Activity - Without the pictures, repeat the listing character for character.

Dataset content -
*** Begin section ***
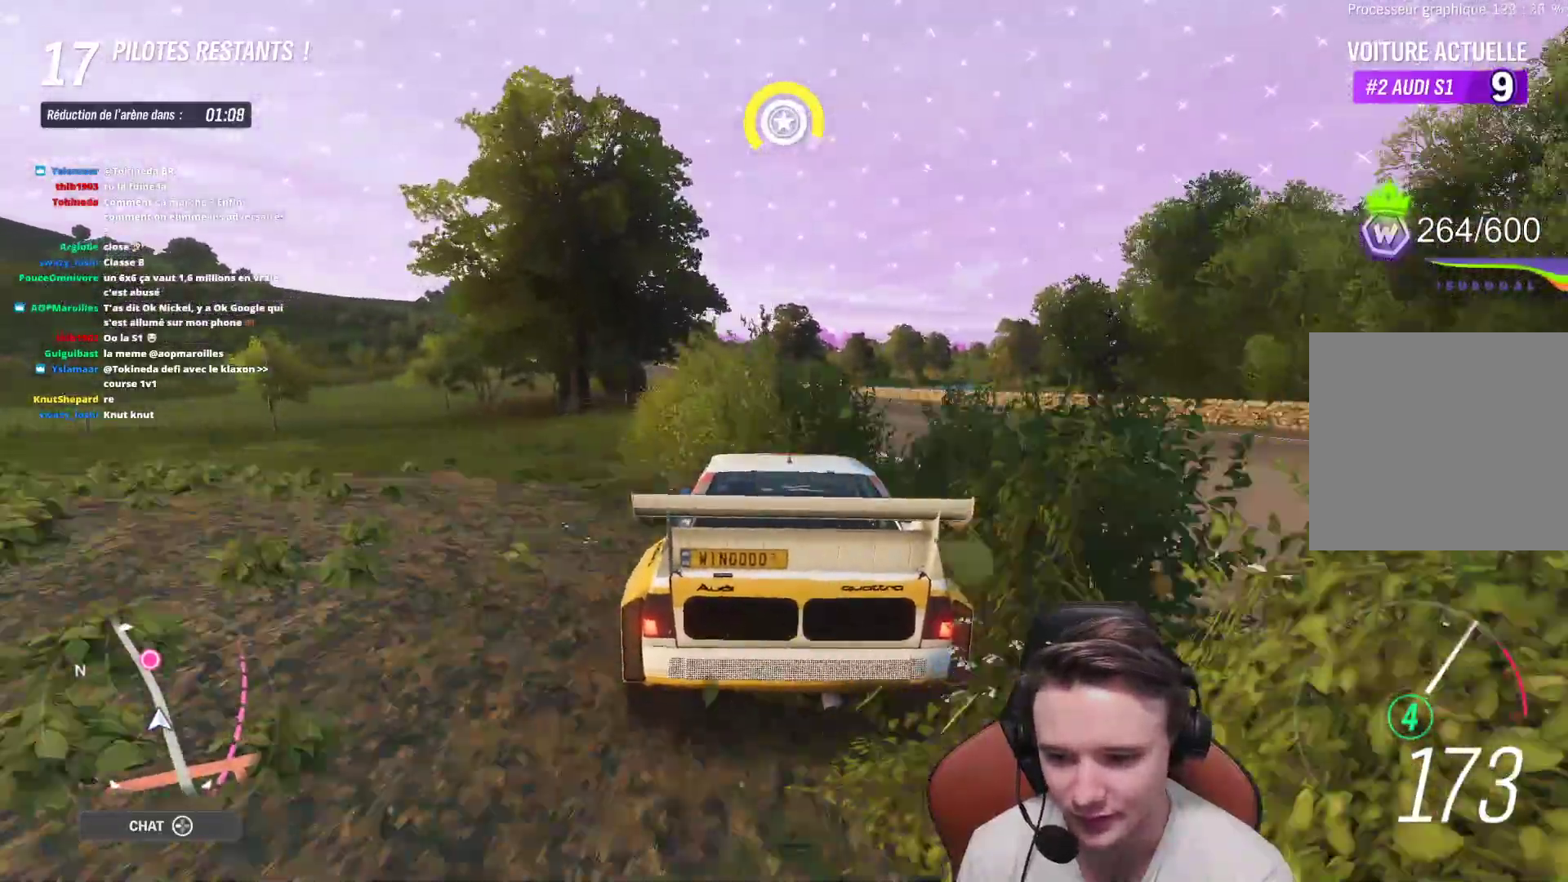
{"buttons": ["R2"], "left_stick": "center", "right_stick": "center", "events": [[33, "left_stick", "up-left"], [167, "left_stick", "center"], [250, "left_stick", "up-left"], [383, "left_stick", "center"]]}
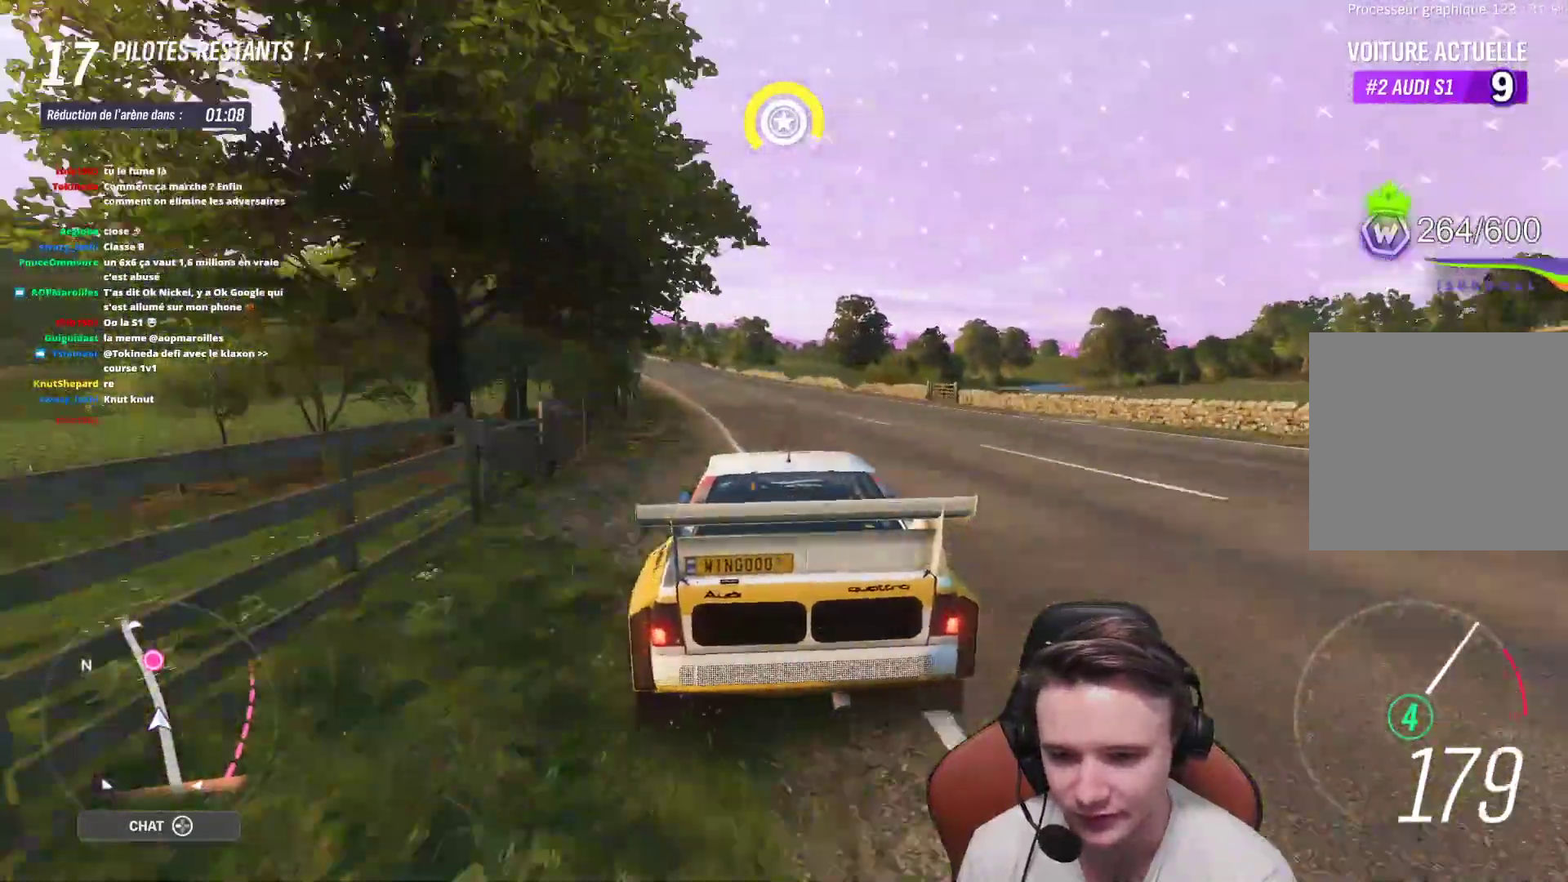
{"buttons": ["R2"], "left_stick": "center", "right_stick": "center", "events": [[50, "left_stick", "up-left"], [200, "left_stick", "center"], [333, "left_stick", "up-left"], [467, "left_stick", "center"]]}
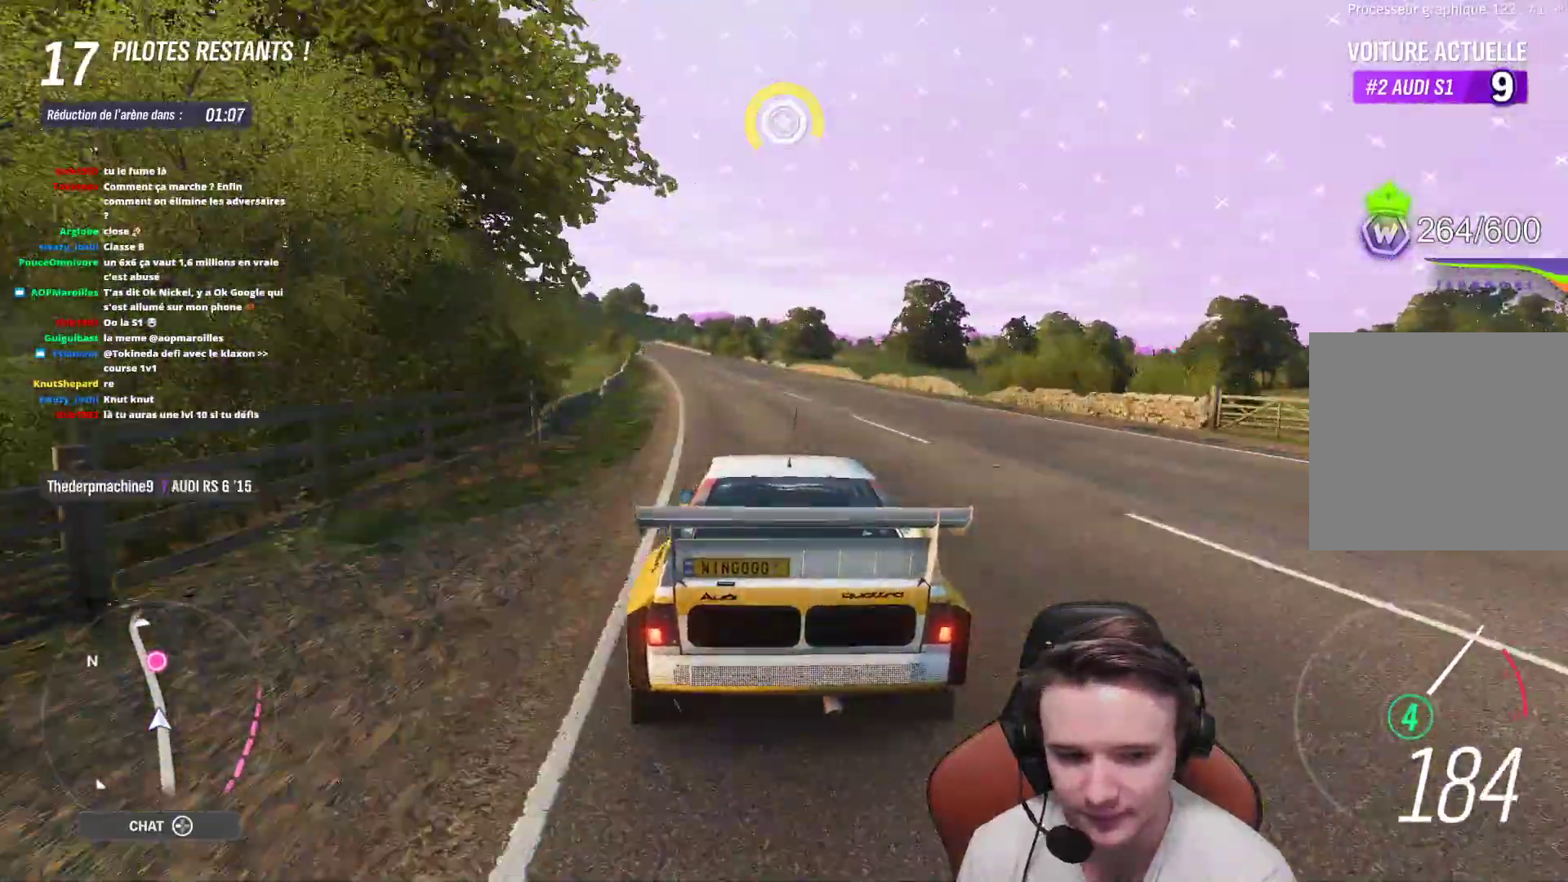
{"buttons": ["R2"], "left_stick": "up-left", "right_stick": "center", "events": [[83, "left_stick", "up-left"], [233, "left_stick", "center"], [450, "left_stick", "up-left"]]}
*** End section ***
Output for this exercise -
{"buttons": ["R2"], "left_stick": "center", "right_stick": "center", "events": [[33, "left_stick", "up-left"], [167, "left_stick", "center"], [250, "left_stick", "up-left"], [383, "left_stick", "center"]]}
{"buttons": ["R2"], "left_stick": "center", "right_stick": "center", "events": [[50, "left_stick", "up-left"], [200, "left_stick", "center"], [333, "left_stick", "up-left"], [467, "left_stick", "center"]]}
{"buttons": ["R2"], "left_stick": "up-left", "right_stick": "center", "events": [[83, "left_stick", "up-left"], [233, "left_stick", "center"], [450, "left_stick", "up-left"]]}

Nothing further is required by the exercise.